Document segment =>
TECHNICAL FIELD OF THE INVENTION

The invention relates to a watch comprising a shock-resistant dial.

TECHNOLOGICAL BACKGROUND

Conventionally, a watch comprises a middle, a glass and a detachable back. A horology movement is held in the middle by casing elements.

A dial visible through the glass is fastened to the horology movement.

It is common knowledge that an accidental shock to the watch can damage or mark certain components of the horology movement, or even cause certain components to detach.

Solutions have been developed to minimize the effects of shocks on the horology movement, in particular by inserting a shock absorber between the middle and the horology movement.

However, the horology movement is not the only component that can be damaged by an accidental shock to the watch.

In fact, the dial fastened to the horology movement can also be damaged or deformed by a shock to the watch.

There is therefore a need to improve dials to address at least one of the problems outlined above.

SUMMARY OF THE INVENTION

The invention primarily aims to provide a watch comprising a shock-resistant dial with improved shock resistance.

To this end, the invention aims to provide a watch comprising a middle, a detachable back mounted on the middle, and a movement housed in an inner volume of the middle.

According to the invention, the watch comprises a dial with a thickness e₃, comprising an upper face visible to the user, the dial being attached to a reinforcement piece positioned under the dial, the reinforcement piece comprising a peripheral annular shoulder engaging with an annular shoulder formed in the middle, said reinforcement piece being attached to the middle and pressing against the annular shoulder of the middle.

Dataset extract =>
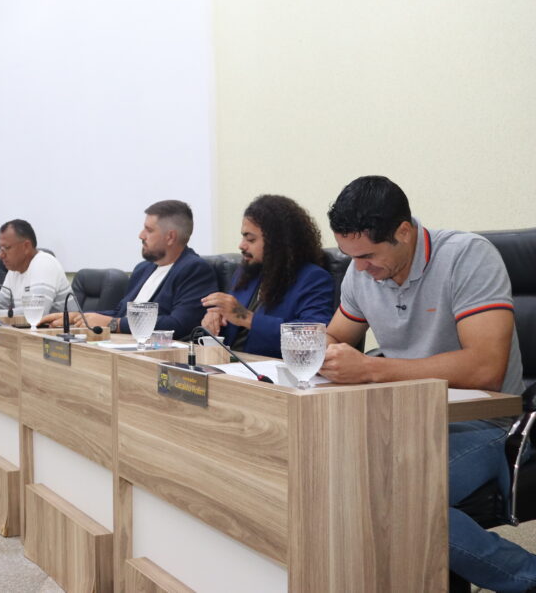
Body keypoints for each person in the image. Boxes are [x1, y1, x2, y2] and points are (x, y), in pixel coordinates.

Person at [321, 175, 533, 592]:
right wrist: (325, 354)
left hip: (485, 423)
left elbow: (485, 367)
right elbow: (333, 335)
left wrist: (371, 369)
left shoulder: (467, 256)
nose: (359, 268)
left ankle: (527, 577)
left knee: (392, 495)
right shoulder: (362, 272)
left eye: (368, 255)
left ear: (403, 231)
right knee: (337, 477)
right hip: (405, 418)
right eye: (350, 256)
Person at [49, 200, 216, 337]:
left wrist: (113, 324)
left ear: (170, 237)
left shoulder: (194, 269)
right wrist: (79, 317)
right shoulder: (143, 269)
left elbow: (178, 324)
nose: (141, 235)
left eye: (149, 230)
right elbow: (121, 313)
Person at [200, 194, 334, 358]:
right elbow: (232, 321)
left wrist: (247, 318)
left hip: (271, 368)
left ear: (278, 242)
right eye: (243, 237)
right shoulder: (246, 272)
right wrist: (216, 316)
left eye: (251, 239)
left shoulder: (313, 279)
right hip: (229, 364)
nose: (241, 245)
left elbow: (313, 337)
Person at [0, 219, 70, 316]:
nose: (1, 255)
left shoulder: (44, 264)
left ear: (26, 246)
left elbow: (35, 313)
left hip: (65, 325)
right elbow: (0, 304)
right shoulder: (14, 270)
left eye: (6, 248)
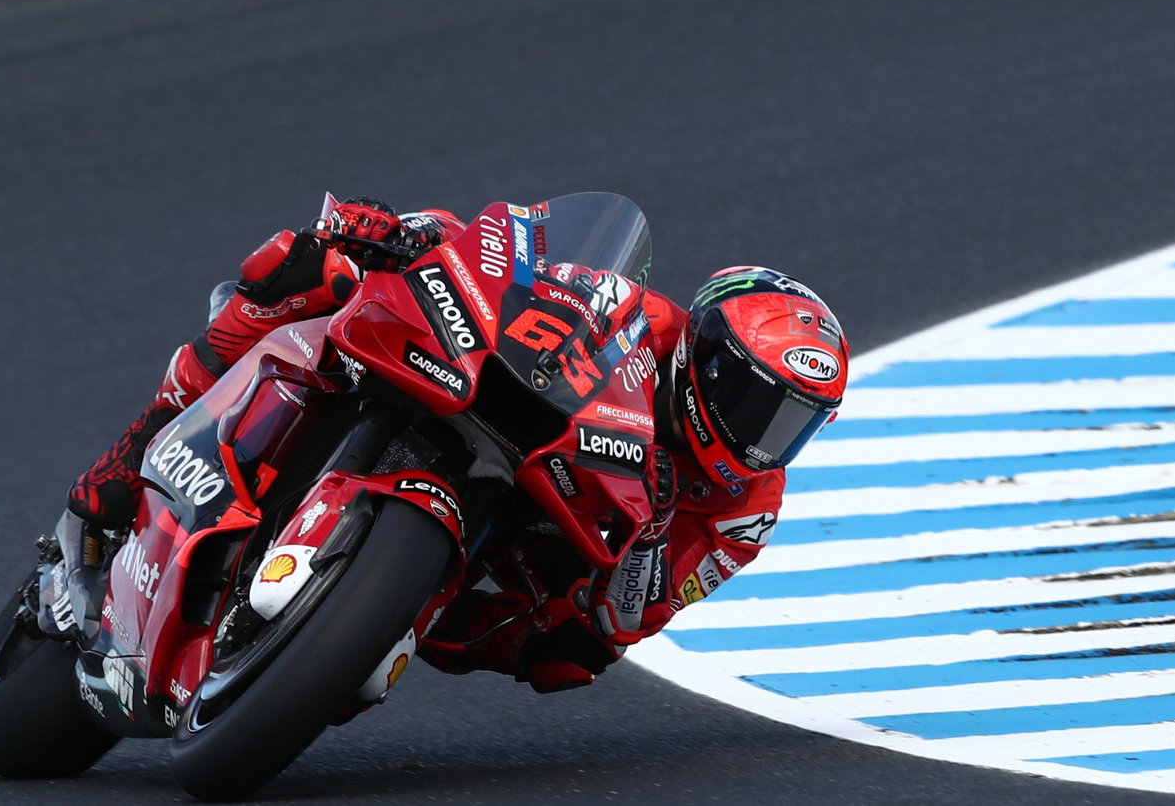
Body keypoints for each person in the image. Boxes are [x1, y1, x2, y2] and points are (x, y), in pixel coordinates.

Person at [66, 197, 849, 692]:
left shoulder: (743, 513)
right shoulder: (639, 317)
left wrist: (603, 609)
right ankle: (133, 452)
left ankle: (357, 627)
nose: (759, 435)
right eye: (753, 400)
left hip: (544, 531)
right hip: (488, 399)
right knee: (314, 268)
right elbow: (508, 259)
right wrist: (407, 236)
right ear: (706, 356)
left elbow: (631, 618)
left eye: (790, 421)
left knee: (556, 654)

To do =>
1. In the watch dial passage, what is placed between the middle and the horology movement to lessen the effects of shocks on the movement?
2. Reproduce word for word the part of the watch dial passage starting with "TECHNOLOGICAL BACKGROUND" and going on through "by casing elements.".

Exercise results =>
1. A shock absorber.

2.
TECHNOLOGICAL BACKGROUND

Conventionally, a watch comprises a middle, a glass and a detachable back. A horology movement is held in the middle by casing elements.